DOCUMENT:
Looking into Micron Technology (MU)

Having looked into Micron it may be a company to invest in or have a watchlist. They are a memory maker who owns the fab and silicon producing process, along with the final product development and distribution.

They’ve put up some strong numbers recently and have a compelling narrative. Ultimately I decided to pass on starting a position, but I’ve put them on my watchlist. I’d be interested to hear what other board members think of Micron.

They product mix increasingly includes higher margin memory products which are slated to go into Nvidia’s AI chips. Some of these products are already sold out through 2025, and the company like many other semis is looking to ramp production adding to a facility in Idaho and creating a new fab in New York state.

There are new products like AI PCs and AI phones which Micron is going to be a top supplier for. I’m still somewhat unclear what an AI PC or AI phone even means yet, and I think maybe even Micron is too, but the hardware providers are building these, and they require significant more memory. This is looking to be a huge catalyst for Micron going forward.

The reason I’m passing on investing is that their quarterly run-rate for the last quarter is only on par with earnings from years like 2018 where they had 30.4B in revenue, and 2022 where they had 30.8B in revenue. They have explained that 2023 was a bad year for the semis and especially storage and memory. I’d really like to see this company get past their previously yearly revenue range.

They also have a 6.1B deal with the government for the CHIPS act which reimburses for the fabs build out in Idaho and New York. It sounds like the government won’t reimburse later until the factories are built. I’m not sure the impact if this regulation ends and if it only makes sense for them to build the fab because of the regulation.

ENTRIES SHOWN:
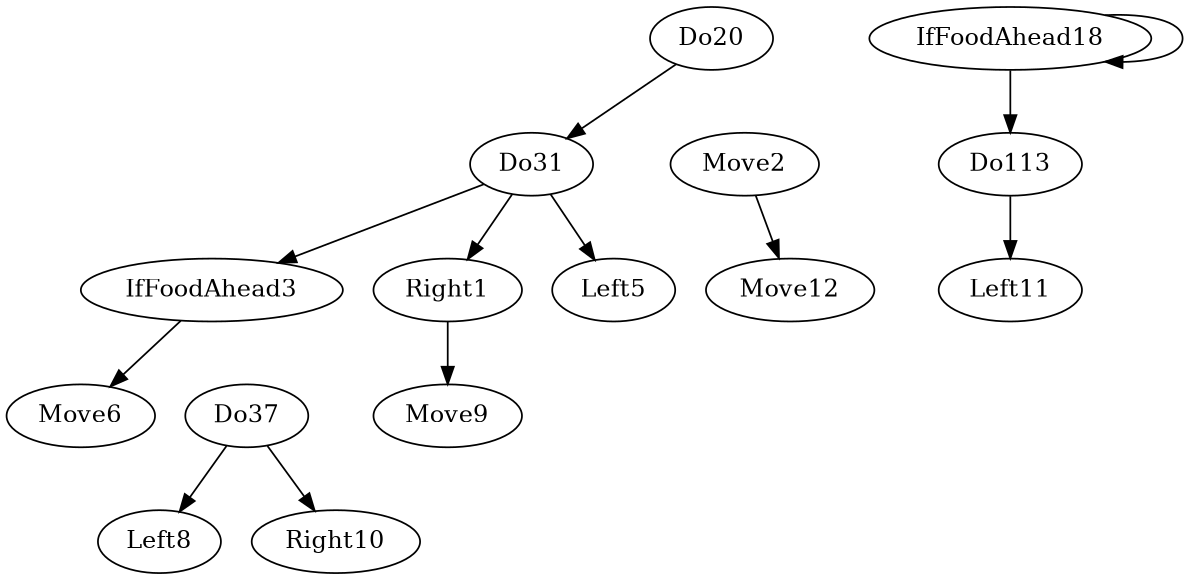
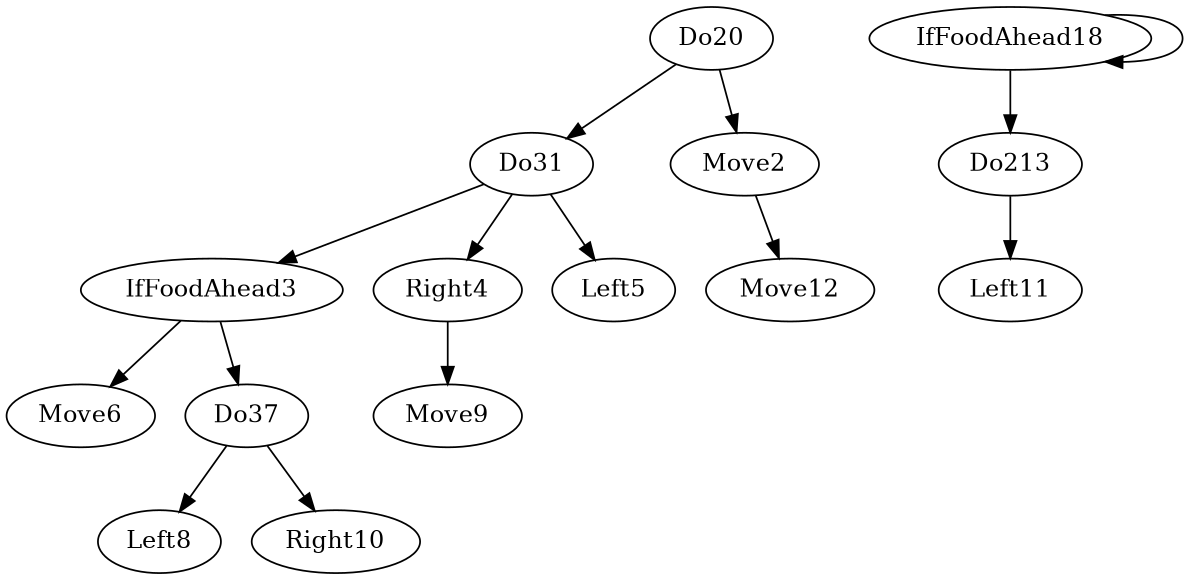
  digraph {
    Do20
    Do31
    Move2
    IfFoodAhead3
-   Right4 [label=Right1]
+   Right4
    Left5
    Move12
    Move6
    Do37
    Move9
    Left8
    Right10
-   Do213 [label=Do113]
+   Do213
    Left11
    n15 [label=IfFoodAhead18]
    Do20 -> Do31
+   Do20 -> Move2
    Do31 -> IfFoodAhead3
    Do31 -> Right4
    Do31 -> Left5
    Move2 -> Move12
    IfFoodAhead3 -> Move6
+   IfFoodAhead3 -> Do37
    Right4 -> Move9
    Do37 -> Left8
    Do37 -> Right10
    Do213 -> Left11
    n15 -> Do213
    n15 -> n15
  }
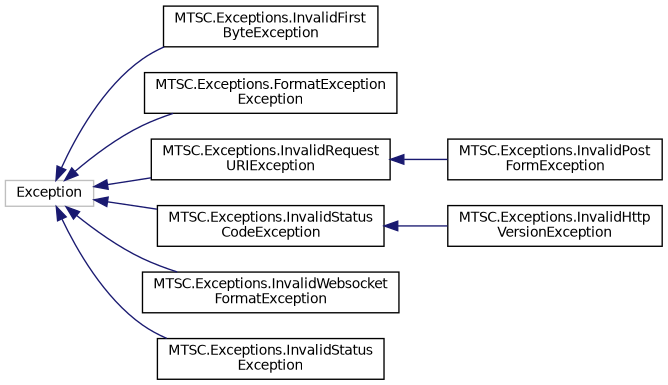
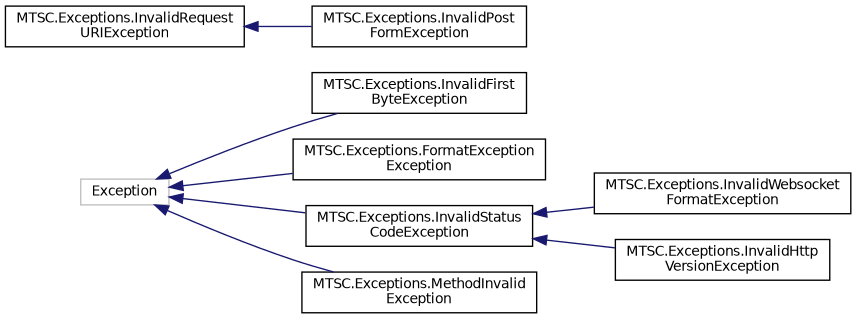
  digraph {
    rankdir=LR
    node [color=black fillcolor=white fontname=Helvetica fontsize=10 shape=record style=filled]
    edge [color=midnightblue dir=back fontname=Helvetica fontsize=10 labelfontname=Helvetica labelfontsize=10 style=solid]
    n1 [color=grey75 height=0.2 label=Exception width=0.4]
    n2 [height=0.2 label="MTSC.Exceptions.InvalidFirst\lByteException" width=0.4]
    n3 [height=0.2 label="MTSC.Exceptions.FormatException\lException" width=0.4]
    n4 [height=0.2 label="MTSC.Exceptions.InvalidRequest\lURIException" width=0.4]
    n5 [height=0.2 label="MTSC.Exceptions.InvalidStatus\lCodeException" width=0.4]
    n6 [height=0.2 label="MTSC.Exceptions.InvalidWebsocket\lFormatException" width=0.4]
-   n7 [height=0.2 label="MTSC.Exceptions.InvalidStatus\lException" width=0.4]
+   n7 [height=0.2 label="MTSC.Exceptions.MethodInvalid\lException" width=0.4]
    n8 [height=0.2 label="MTSC.Exceptions.InvalidHttp\lVersionException" width=0.4]
    n9 [height=0.2 label="MTSC.Exceptions.InvalidPost\lFormException" width=0.4]
    n1 -> n2
    n1 -> n3
-   n1 -> n4
    n1 -> n5
-   n1 -> n6
+   n5 -> n6
    n1 -> n7
    n4 -> n9
    n5 -> n8
  }
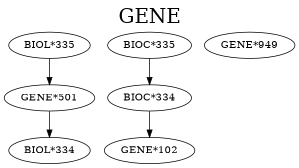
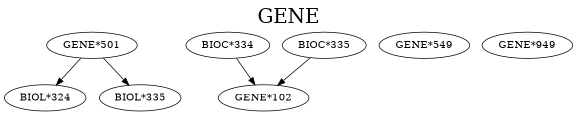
  digraph {
    fontsize=27
    label=GENE
    labelloc=t
    "GENE*501"
-   "BIOL*334"
+   "BIOL*334" [label="BIOL*324"]
    "BIOL*335"
    n4 [label="GENE*102"]
    "BIOC*334"
    "BIOC*335"
+   "GENE*549"
    n8 [label="GENE*949"]
    "GENE*501" -> "BIOL*334"
-   "BIOL*335" -> "GENE*501"
+   "GENE*501" -> "BIOL*335"
    "BIOC*334" -> n4
-   "BIOC*335" -> "BIOC*334"
+   "BIOC*335" -> n4
  }
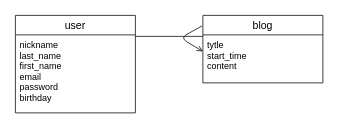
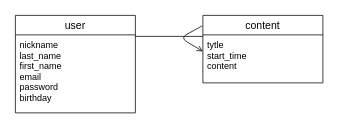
  <mxCell id="0" />
  <mxCell id="1" parent="0" />
  <mxCell id="2" value="user" style="swimlane;fontStyle=0;childLayout=stackLayout;horizontal=1;startSize=26;horizontalStack=0;resizeParent=1;resizeParentMax=0;resizeLast=0;collapsible=1;marginBottom=0;align=center;fontSize=14;" vertex="1" parent="1"><mxGeometry x="20" y="20" width="160" height="130" as="geometry" /></mxCell>
  <mxCell id="3" value="nickname&#10;last_name&#10;first_name&#10;email&#10;password&#10;birthday" style="text;strokeColor=none;fillColor=none;spacingLeft=4;spacingRight=4;overflow=hidden;rotatable=0;points=[[0,0.5],[1,0.5]];portConstraint=eastwest;fontSize=12;" vertex="1" parent="2"><mxGeometry y="26" width="160" height="104" as="geometry" /></mxCell>
- <mxCell id="4" value="blog" style="swimlane;fontStyle=0;childLayout=stackLayout;horizontal=1;startSize=26;horizontalStack=0;resizeParent=1;resizeParentMax=0;resizeLast=0;collapsible=1;marginBottom=0;align=center;fontSize=14;" vertex="1" parent="1"><mxGeometry x="270" y="20" width="160" height="90" as="geometry" /></mxCell>
+ <mxCell id="4" value="content" style="swimlane;fontStyle=0;childLayout=stackLayout;horizontal=1;startSize=26;horizontalStack=0;resizeParent=1;resizeParentMax=0;resizeLast=0;collapsible=1;marginBottom=0;align=center;fontSize=14;" vertex="1" parent="1"><mxGeometry x="270" y="20" width="160" height="90" as="geometry" /></mxCell>
  <mxCell id="5" value="tytle&#10;start_time&#10;content" style="text;strokeColor=none;fillColor=none;spacingLeft=4;spacingRight=4;overflow=hidden;rotatable=0;points=[[0,0.5],[1,0.5]];portConstraint=eastwest;fontSize=12;" vertex="1" parent="4"><mxGeometry y="26" width="160" height="64" as="geometry" /></mxCell>
  <mxCell id="6" value="" style="endArrow=open;html=1;entryX=0;entryY=0.344;entryDx=0;entryDy=0;entryPerimeter=0;exitX=-0.006;exitY=0.156;exitDx=0;exitDy=0;exitPerimeter=0;" edge="1" parent="4" source="4" target="5"><mxGeometry width="50" height="50" relative="1" as="geometry"><mxPoint x="-40" as="sourcePoint" /><mxPoint x="-20" y="70" as="targetPoint" /><Array as="points"><mxPoint x="-30" y="30" /></Array></mxGeometry></mxCell>
  <mxCell id="7" value="" style="endArrow=none;html=1;" edge="1" parent="1"><mxGeometry width="50" height="50" relative="1" as="geometry"><mxPoint x="180" y="48" as="sourcePoint" /><mxPoint x="270" y="48" as="targetPoint" /></mxGeometry></mxCell>
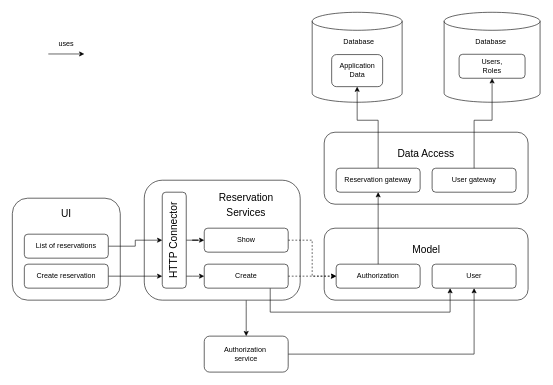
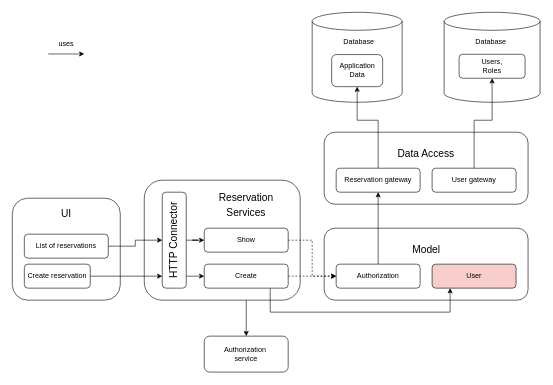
  <mxCell id="0" />
  <mxCell id="1" parent="0" />
  <mxCell id="2" value="" style="rounded=1;whiteSpace=wrap;html=1;" parent="1" vertex="1"><mxGeometry x="540" y="380" width="340" height="120" as="geometry" /></mxCell>
  <mxCell id="3" style="edgeStyle=orthogonalEdgeStyle;rounded=0;orthogonalLoop=1;jettySize=auto;html=1;" edge="1" parent="1" source="4" target="10"><mxGeometry relative="1" as="geometry"><Array as="points"><mxPoint x="410" y="510" /><mxPoint x="410" y="510" /></Array></mxGeometry></mxCell>
  <mxCell id="4" value="" style="rounded=1;whiteSpace=wrap;html=1;" parent="1" vertex="1"><mxGeometry x="240" y="300" width="260" height="200" as="geometry" /></mxCell>
  <mxCell id="5" value="&lt;font style=&quot;font-size: 17px&quot;&gt;Reservation&lt;br&gt;Services&lt;/font&gt;" style="text;html=1;strokeColor=none;fillColor=none;align=center;verticalAlign=middle;whiteSpace=wrap;rounded=0;fontSize=20;" parent="1" vertex="1"><mxGeometry x="350" y="320" width="120" height="40" as="geometry" /></mxCell>
  <mxCell id="6" style="edgeStyle=orthogonalEdgeStyle;rounded=0;orthogonalLoop=1;jettySize=auto;html=1;dashed=1;" parent="1" source="8" target="20" edge="1"><mxGeometry relative="1" as="geometry" /></mxCell>
  <mxCell id="7" style="edgeStyle=orthogonalEdgeStyle;rounded=0;orthogonalLoop=1;jettySize=auto;html=1;" edge="1" parent="1" source="8" target="19"><mxGeometry relative="1" as="geometry"><Array as="points"><mxPoint x="450" y="520" /><mxPoint x="750" y="520" /></Array></mxGeometry></mxCell>
  <mxCell id="8" value="Create" style="rounded=1;whiteSpace=wrap;html=1;" parent="1" vertex="1"><mxGeometry x="340" y="440" width="140" height="40" as="geometry" /></mxCell>
- <mxCell id="9" style="edgeStyle=orthogonalEdgeStyle;rounded=0;orthogonalLoop=1;jettySize=auto;html=1;exitX=1;exitY=0.5;exitDx=0;exitDy=0;" parent="1" source="10" target="19" edge="1"><mxGeometry relative="1" as="geometry" /></mxCell>
  <mxCell id="10" value="Authorization&amp;nbsp;&lt;br&gt;service" style="rounded=1;whiteSpace=wrap;html=1;" parent="1" vertex="1"><mxGeometry x="340" y="560" width="140" height="60" as="geometry" /></mxCell>
  <mxCell id="11" value="" style="rounded=1;whiteSpace=wrap;html=1;" parent="1" vertex="1"><mxGeometry y="330" width="180" height="170" as="geometry" x="20" /></mxCell>
  <mxCell id="12" style="edgeStyle=orthogonalEdgeStyle;rounded=0;orthogonalLoop=1;jettySize=auto;html=1;" edge="1" parent="1" source="13" target="39"><mxGeometry relative="1" as="geometry" /></mxCell>
  <mxCell id="13" value="List of reservations" style="rounded=1;whiteSpace=wrap;html=1;" parent="1" vertex="1"><mxGeometry x="40" y="390" width="140" height="40" as="geometry" /></mxCell>
  <mxCell id="14" style="edgeStyle=orthogonalEdgeStyle;rounded=0;orthogonalLoop=1;jettySize=auto;html=1;" edge="1" parent="1" source="15" target="39"><mxGeometry relative="1" as="geometry"><Array as="points"><mxPoint x="240" y="460" /><mxPoint x="240" y="460" /></Array></mxGeometry></mxCell>
- <mxCell id="15" value="Create reservation" style="rounded=1;whiteSpace=wrap;html=1;" parent="1" vertex="1"><mxGeometry x="40" y="440" width="140" height="40" as="geometry" /></mxCell>
+ <mxCell id="15" value="Create reservation" style="rounded=1;whiteSpace=wrap;html=1;" parent="1" vertex="1"><mxGeometry x="40" y="440" width="110" height="40" as="geometry" /></mxCell>
  <mxCell id="16" value="&lt;font style=&quot;font-size: 17px&quot;&gt;UI&lt;/font&gt;" style="text;html=1;strokeColor=none;fillColor=none;align=center;verticalAlign=middle;whiteSpace=wrap;rounded=0;fontSize=20;" parent="1" vertex="1"><mxGeometry x="30" y="340" width="160" height="30" as="geometry" /></mxCell>
  <mxCell id="17" style="edgeStyle=orthogonalEdgeStyle;rounded=0;orthogonalLoop=1;jettySize=auto;html=1;entryX=0;entryY=0.5;entryDx=0;entryDy=0;dashed=1;" parent="1" source="18" target="20" edge="1"><mxGeometry relative="1" as="geometry"><Array as="points"><mxPoint x="520" y="400" /><mxPoint x="520" y="460" /></Array></mxGeometry></mxCell>
  <mxCell id="18" value="Show" style="rounded=1;whiteSpace=wrap;html=1;" parent="1" vertex="1"><mxGeometry x="340" y="380" width="140" height="40" as="geometry" /></mxCell>
- <mxCell id="19" value="User" style="rounded=1;whiteSpace=wrap;html=1;" parent="1" vertex="1"><mxGeometry x="720" y="440" width="140" height="40" as="geometry" /></mxCell>
+ <mxCell id="19" value="User" style="rounded=1;whiteSpace=wrap;html=1;fillColor=#f8cecc;" parent="1" vertex="1"><mxGeometry x="720" y="440" width="140" height="40" as="geometry" /></mxCell>
  <mxCell id="20" value="Authorization" style="rounded=1;whiteSpace=wrap;html=1;" parent="1" vertex="1"><mxGeometry x="560" y="440" width="140" height="40" as="geometry" /></mxCell>
  <mxCell id="21" value="&lt;font style=&quot;font-size: 17px&quot;&gt;Model&lt;/font&gt;" style="text;html=1;strokeColor=none;fillColor=none;align=center;verticalAlign=middle;whiteSpace=wrap;rounded=0;fontSize=20;" parent="1" vertex="1"><mxGeometry x="583.75" y="400" width="252.5" height="30" as="geometry" /></mxCell>
  <mxCell id="22" value="" style="shape=cylinder3;whiteSpace=wrap;html=1;boundedLbl=1;backgroundOutline=1;size=15;fontSize=35;" parent="1" vertex="1"><mxGeometry x="520" y="20" width="150" height="150" as="geometry" /></mxCell>
  <mxCell id="23" value="Database" style="text;html=1;strokeColor=none;fillColor=none;align=center;verticalAlign=middle;whiteSpace=wrap;rounded=0;fontSize=12;" parent="1" vertex="1"><mxGeometry x="577.5" y="59" width="40" height="20" as="geometry" /></mxCell>
  <mxCell id="24" value="Application Data" style="rounded=1;whiteSpace=wrap;html=1;fontSize=12;" parent="1" vertex="1"><mxGeometry x="552.5" y="90.5" width="85" height="53.5" as="geometry" /></mxCell>
  <mxCell id="25" value="" style="rounded=1;whiteSpace=wrap;html=1;" parent="1" vertex="1"><mxGeometry x="540" y="220" width="340" height="120" as="geometry" /></mxCell>
  <mxCell id="26" value="User gateway" style="rounded=1;whiteSpace=wrap;html=1;" parent="1" vertex="1"><mxGeometry x="720" y="280" width="140" height="40" as="geometry" /></mxCell>
  <mxCell id="27" style="edgeStyle=orthogonalEdgeStyle;rounded=0;orthogonalLoop=1;jettySize=auto;html=1;exitX=0.5;exitY=0;exitDx=0;exitDy=0;entryX=0.5;entryY=1;entryDx=0;entryDy=0;" parent="1" source="28" target="24" edge="1"><mxGeometry relative="1" as="geometry"><Array as="points"><mxPoint x="630" y="200" /><mxPoint x="595" y="200" /></Array></mxGeometry></mxCell>
  <mxCell id="28" value="Reservation gateway" style="rounded=1;whiteSpace=wrap;html=1;" parent="1" vertex="1"><mxGeometry x="560" y="280" width="140" height="40" as="geometry" /></mxCell>
  <mxCell id="29" value="&lt;font style=&quot;font-size: 17px&quot;&gt;Data Access&lt;/font&gt;" style="text;html=1;strokeColor=none;fillColor=none;align=center;verticalAlign=middle;whiteSpace=wrap;rounded=0;fontSize=20;" parent="1" vertex="1"><mxGeometry x="585" y="240" width="250" height="30" as="geometry" /></mxCell>
  <mxCell id="30" style="edgeStyle=orthogonalEdgeStyle;rounded=0;orthogonalLoop=1;jettySize=auto;html=1;exitX=0.5;exitY=0;exitDx=0;exitDy=0;entryX=0.5;entryY=1;entryDx=0;entryDy=0;" parent="1" source="20" target="28" edge="1"><mxGeometry relative="1" as="geometry" /></mxCell>
  <mxCell id="31" value="" style="shape=cylinder3;whiteSpace=wrap;html=1;boundedLbl=1;backgroundOutline=1;size=15;fontSize=35;" parent="1" vertex="1"><mxGeometry x="740" y="20" width="160" height="150" as="geometry" /></mxCell>
  <mxCell id="32" value="Database" style="text;html=1;strokeColor=none;fillColor=none;align=center;verticalAlign=middle;whiteSpace=wrap;rounded=0;fontSize=12;" parent="1" vertex="1"><mxGeometry x="797.5" y="59" width="40" height="20" as="geometry" /></mxCell>
  <mxCell id="33" value="Users,&lt;br style=&quot;font-size: 12px;&quot;&gt;Roles" style="rounded=1;whiteSpace=wrap;html=1;fontSize=12;" parent="1" vertex="1"><mxGeometry x="765" y="90" width="110" height="40" as="geometry" /></mxCell>
  <mxCell id="34" value="" style="endArrow=classic;html=1;" parent="1" edge="1"><mxGeometry width="50" height="50" relative="1" as="geometry"><mxPoint x="80" y="89.5" as="sourcePoint" /><mxPoint x="140" y="89.5" as="targetPoint" /></mxGeometry></mxCell>
  <mxCell id="35" value="uses" style="text;html=1;strokeColor=none;fillColor=none;align=center;verticalAlign=middle;whiteSpace=wrap;rounded=0;" parent="1" vertex="1"><mxGeometry x="90" y="61.5" width="40" height="20" as="geometry" /></mxCell>
  <mxCell id="36" style="edgeStyle=orthogonalEdgeStyle;rounded=0;orthogonalLoop=1;jettySize=auto;html=1;exitX=0.5;exitY=0;exitDx=0;exitDy=0;entryX=0.5;entryY=1;entryDx=0;entryDy=0;" parent="1" source="26" target="33" edge="1"><mxGeometry relative="1" as="geometry"><Array as="points"><mxPoint x="790" y="200" /><mxPoint x="820" y="200" /></Array></mxGeometry></mxCell>
  <mxCell id="37" style="edgeStyle=orthogonalEdgeStyle;rounded=0;orthogonalLoop=1;jettySize=auto;html=1;" edge="1" parent="1" source="39" target="18"><mxGeometry relative="1" as="geometry" /></mxCell>
  <mxCell id="38" style="edgeStyle=orthogonalEdgeStyle;rounded=0;orthogonalLoop=1;jettySize=auto;html=1;" edge="1" parent="1" source="39" target="8"><mxGeometry relative="1" as="geometry"><Array as="points"><mxPoint x="320" y="460" /><mxPoint x="320" y="460" /></Array></mxGeometry></mxCell>
  <mxCell id="39" value="" style="rounded=1;whiteSpace=wrap;html=1;direction=south;" parent="1" vertex="1"><mxGeometry x="270" y="320" width="40" height="160" as="geometry" /></mxCell>
  <mxCell id="40" value="&lt;font style=&quot;font-size: 17px&quot;&gt;HTTP Connector&lt;/font&gt;" style="text;html=1;strokeColor=none;fillColor=none;align=center;verticalAlign=middle;whiteSpace=wrap;rounded=0;rotation=270;" parent="1" vertex="1"><mxGeometry x="210" y="390" width="160" height="20" as="geometry" /></mxCell>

REQUIRED TASK: Finish out the post on Micron Technology, picking up after its last sentence. The rows have no connection to the Micron post.

FINAL RESULT:
DRAM which is short term memory (69% of Micron’s sales) storage has three main players,
Micron 22.8%
Samsung 38.9%
SK Hynix 34.3% (Also South Korean company)

If only looking at the last year, the trend looks impressive,

4.01B → 4.73B → 5.82B → 6.81B
-39% → 16% → 57% → 81% (yoy growth)

476M → 787M → 2115M → 2636M

Gross margin
-11% → -1% → 19% → 27%

Their last earnings guides and actuals,
Revenue 6.6B → actual 6.8B
Gross margin 25.5% → actual 26.9%
Diluted EPS 0.17 → actual 0.30

Next quarter guide is,
Revenue 7.6B
Gross margin 33.5%
Diluted EPS 0.60

Some standout items I like from their last earnings and presentations,

  • Gaining share in high margin products like HBM (High bandwidth memory)
  • Operating cash flow of 2.48B, last Q was 1.22B, and previous year was 24M
  • Robust AI demand
  • 2025 demand for AI PC and AI smartphones
  • Gaining share in data center SSDs
  • During quarter tripled bit shipments of 232-layer based 30TB SSDs (they measure volume in “bits”)
  • AI PCs have 40-80% more DRAM than typical CPUs
  • Automotive is robust and growing well
  • Storage revenue (SBU) is +50% qoq, and +116% yoy and this quarter was 1.35B
  • Revenue breakdown is 69% DRAM, 30% NAND (NAND is faster growing)
  • AI products are higher margin: HBM, high capacity DIMMs, data center SSDs
  • Seeing increased interest from many customers across market segments
  • HMB3E (latest product), has 30% lower power consumption than competitors (Keep in mind low power consumption is a top priority for Nvidia)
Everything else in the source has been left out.